On issues, the only area where Trump earned positive marks was on relations with Israel, with 55 percent approving of his handling of the U.S.-Israel relationship and 45 percent disapproving. Trump has forged a close relationship with Netanyahu, moving the U.S. embassy to Jerusalem, recognizing Israel’s claim to the Golan Heights, pulling out of the Iran nuclear deal and distancing the United States from the Palestinians. The survey showed that a substantial majority of Jewish voters, 64 percent, disapproved of Trump pulling out of the Iran deal, while 36 percent approved.
Trump was underwater on a range of other issues, including abortion (60/40), immigration (67/33) and healthcare (69/31). Notably, his score on dealing with anti-Semitism was 71 percent unfavorable and 29 percent favorable. Trump has downplayed the threat of white supremacists, even after an alleged white supremacist carried out the worst attack on Jews in U.S. history, in October in Pittsburgh, and has been seen as equivocating in condemning the far right.
Asked about voting booth priorities, the highest score went to protecting social safety net programs like Medicare and Social Security, with 58 percent of respondents listing it as “one of the most important.” Combating anti-Semitism scored next-highest, at 54 percent. Third was affordable health care at 53 percent, and after that, gun safety laws came in at 50 percent, combating white supremacists at 49 percent and combating terrorism at 47 percent. “Whether the candidate supports Israel” was among the lowest, with 28 percent saying it was “one of the most important” issues.

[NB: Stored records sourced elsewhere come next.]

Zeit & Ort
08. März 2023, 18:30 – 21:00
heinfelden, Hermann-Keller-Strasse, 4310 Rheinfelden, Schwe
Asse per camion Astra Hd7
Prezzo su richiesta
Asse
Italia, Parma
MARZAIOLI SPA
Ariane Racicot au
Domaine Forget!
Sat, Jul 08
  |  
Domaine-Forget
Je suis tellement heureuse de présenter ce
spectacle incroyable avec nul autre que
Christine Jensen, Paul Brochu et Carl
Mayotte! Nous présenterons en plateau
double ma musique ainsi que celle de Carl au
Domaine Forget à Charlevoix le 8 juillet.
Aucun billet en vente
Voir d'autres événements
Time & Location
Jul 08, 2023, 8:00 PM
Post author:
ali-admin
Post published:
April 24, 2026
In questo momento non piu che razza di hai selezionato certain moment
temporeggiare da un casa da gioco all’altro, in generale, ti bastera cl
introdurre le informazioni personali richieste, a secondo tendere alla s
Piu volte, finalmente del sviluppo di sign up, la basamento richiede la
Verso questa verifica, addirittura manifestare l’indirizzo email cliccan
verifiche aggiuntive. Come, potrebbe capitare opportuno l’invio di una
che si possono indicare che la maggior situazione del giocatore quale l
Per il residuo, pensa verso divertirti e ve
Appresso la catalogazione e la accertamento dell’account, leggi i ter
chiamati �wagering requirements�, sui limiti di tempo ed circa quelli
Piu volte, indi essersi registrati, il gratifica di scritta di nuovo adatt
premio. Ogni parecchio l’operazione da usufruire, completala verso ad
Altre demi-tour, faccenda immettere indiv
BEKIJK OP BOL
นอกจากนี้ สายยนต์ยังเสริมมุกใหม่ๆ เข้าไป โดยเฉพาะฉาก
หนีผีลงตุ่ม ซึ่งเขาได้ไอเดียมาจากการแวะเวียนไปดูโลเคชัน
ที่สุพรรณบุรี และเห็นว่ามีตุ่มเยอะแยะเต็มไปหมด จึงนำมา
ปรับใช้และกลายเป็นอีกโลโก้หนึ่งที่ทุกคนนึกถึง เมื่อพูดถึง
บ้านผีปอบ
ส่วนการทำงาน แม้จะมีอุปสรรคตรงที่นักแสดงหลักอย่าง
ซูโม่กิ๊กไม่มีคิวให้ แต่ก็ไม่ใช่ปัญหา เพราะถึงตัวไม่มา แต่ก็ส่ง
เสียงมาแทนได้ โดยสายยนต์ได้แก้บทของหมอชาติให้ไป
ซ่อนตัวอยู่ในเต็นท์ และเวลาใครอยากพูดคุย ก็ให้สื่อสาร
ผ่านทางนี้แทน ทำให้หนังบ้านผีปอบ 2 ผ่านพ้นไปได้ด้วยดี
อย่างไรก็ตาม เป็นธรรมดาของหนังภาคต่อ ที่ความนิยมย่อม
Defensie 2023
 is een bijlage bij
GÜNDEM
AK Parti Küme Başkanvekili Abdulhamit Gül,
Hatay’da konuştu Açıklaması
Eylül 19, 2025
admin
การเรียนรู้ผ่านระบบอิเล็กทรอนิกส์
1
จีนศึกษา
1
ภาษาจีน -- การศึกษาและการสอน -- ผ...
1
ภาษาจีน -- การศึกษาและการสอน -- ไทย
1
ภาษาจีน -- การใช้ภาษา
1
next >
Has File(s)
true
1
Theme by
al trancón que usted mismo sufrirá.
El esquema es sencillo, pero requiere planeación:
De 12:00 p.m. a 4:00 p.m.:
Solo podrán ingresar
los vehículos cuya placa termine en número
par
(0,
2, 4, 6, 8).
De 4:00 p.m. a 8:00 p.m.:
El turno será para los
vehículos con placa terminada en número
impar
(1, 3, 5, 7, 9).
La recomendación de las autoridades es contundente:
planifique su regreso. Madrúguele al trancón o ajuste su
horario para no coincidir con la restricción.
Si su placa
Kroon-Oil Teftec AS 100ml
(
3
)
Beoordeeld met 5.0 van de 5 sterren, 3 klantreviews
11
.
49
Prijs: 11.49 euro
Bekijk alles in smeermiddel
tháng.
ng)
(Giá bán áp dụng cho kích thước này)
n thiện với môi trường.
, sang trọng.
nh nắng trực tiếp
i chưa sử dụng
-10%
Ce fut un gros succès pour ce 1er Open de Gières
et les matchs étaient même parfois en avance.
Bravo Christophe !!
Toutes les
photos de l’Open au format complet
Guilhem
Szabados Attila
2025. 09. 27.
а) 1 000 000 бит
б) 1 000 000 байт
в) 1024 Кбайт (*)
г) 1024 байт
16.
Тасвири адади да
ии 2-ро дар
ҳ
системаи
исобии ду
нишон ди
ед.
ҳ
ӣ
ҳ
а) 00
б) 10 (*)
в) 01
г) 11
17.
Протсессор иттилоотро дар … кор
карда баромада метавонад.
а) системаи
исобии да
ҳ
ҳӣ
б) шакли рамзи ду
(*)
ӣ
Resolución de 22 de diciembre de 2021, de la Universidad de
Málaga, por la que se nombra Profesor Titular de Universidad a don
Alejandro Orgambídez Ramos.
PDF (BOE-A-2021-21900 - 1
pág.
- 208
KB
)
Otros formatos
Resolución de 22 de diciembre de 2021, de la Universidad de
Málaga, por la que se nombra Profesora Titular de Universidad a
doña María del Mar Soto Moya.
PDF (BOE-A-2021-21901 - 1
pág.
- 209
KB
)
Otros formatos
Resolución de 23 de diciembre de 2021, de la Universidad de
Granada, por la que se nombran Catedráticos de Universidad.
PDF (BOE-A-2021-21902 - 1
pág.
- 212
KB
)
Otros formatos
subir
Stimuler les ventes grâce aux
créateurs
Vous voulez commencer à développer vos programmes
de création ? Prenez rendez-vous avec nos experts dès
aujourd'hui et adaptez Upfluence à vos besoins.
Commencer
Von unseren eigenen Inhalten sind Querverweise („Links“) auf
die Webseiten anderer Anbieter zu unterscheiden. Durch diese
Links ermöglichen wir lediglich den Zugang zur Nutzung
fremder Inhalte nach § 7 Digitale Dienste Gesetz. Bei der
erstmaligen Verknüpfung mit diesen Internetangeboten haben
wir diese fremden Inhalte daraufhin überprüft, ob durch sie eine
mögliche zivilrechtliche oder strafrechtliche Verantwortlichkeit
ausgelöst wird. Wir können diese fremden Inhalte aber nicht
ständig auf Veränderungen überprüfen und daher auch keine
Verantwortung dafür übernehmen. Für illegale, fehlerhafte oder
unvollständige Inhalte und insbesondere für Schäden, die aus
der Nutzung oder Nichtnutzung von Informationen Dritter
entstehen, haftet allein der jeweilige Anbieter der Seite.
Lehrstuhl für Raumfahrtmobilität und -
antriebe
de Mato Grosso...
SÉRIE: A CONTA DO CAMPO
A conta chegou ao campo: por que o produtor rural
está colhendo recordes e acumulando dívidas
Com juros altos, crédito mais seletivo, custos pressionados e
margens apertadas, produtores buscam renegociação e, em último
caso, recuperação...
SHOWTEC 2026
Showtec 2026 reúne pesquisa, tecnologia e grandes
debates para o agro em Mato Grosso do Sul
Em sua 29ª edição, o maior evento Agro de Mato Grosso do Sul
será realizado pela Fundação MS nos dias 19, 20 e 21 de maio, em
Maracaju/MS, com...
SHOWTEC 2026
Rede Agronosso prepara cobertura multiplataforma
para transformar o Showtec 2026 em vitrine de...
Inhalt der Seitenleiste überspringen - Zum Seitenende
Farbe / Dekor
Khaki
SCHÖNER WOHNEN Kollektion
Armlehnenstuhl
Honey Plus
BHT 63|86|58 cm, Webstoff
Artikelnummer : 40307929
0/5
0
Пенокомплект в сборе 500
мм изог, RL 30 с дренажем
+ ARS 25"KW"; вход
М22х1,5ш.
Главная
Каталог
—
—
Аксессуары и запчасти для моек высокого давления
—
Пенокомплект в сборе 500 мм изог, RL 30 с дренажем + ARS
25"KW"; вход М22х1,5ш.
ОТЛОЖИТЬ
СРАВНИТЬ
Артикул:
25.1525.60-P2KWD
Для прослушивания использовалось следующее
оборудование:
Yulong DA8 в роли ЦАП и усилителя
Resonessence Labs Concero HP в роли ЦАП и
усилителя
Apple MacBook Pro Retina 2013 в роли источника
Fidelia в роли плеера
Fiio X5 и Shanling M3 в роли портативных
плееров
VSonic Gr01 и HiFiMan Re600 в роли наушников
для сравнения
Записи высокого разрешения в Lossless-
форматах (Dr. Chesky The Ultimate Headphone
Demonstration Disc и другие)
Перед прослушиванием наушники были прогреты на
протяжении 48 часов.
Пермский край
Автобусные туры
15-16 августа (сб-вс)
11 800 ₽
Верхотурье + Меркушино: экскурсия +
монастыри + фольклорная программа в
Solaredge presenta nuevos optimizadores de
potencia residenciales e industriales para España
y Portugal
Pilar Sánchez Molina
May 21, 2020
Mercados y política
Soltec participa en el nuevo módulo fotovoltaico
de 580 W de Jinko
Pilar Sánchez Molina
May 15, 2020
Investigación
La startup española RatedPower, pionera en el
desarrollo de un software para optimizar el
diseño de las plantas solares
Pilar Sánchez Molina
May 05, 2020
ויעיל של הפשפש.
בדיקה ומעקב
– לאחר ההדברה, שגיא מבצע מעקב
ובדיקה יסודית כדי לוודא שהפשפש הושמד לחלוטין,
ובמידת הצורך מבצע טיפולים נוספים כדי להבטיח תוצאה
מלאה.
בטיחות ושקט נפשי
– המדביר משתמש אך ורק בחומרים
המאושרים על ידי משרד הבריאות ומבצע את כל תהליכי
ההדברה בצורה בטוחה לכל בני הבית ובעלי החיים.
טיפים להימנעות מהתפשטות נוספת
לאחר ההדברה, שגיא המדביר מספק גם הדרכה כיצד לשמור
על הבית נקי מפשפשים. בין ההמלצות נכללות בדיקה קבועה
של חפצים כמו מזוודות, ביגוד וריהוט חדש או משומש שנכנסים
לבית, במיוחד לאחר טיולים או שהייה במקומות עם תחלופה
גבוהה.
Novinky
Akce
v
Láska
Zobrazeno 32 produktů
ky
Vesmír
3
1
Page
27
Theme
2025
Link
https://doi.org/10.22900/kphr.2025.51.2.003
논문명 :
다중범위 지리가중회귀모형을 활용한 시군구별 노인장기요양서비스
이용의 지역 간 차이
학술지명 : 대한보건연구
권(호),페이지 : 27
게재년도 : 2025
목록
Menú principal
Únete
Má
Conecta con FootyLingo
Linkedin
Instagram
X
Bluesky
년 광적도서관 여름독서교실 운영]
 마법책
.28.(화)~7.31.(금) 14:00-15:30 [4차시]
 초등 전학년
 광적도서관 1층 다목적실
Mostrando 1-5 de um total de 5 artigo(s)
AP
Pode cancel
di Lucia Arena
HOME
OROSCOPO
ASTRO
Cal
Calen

“Interviews were conducted online through a randomly selected panel,” the pollster said, referring to a process in which voters who have previously indicated a willingness to participate in surveys are randomly selected for email solicitations to join in a survey. The system is becoming more popular because of the increased difficulty in recent decades of reaching respondents over landlines. The poll had a margin of error of 3.2 percentage points.
The Jewish Electorate Institute describes itself as “dedicated to deepening the public’s understanding of Jewish American participation in our democracy.” Its board consists of figures who have been prominent in the Jewish organizational world and in Democratic politics.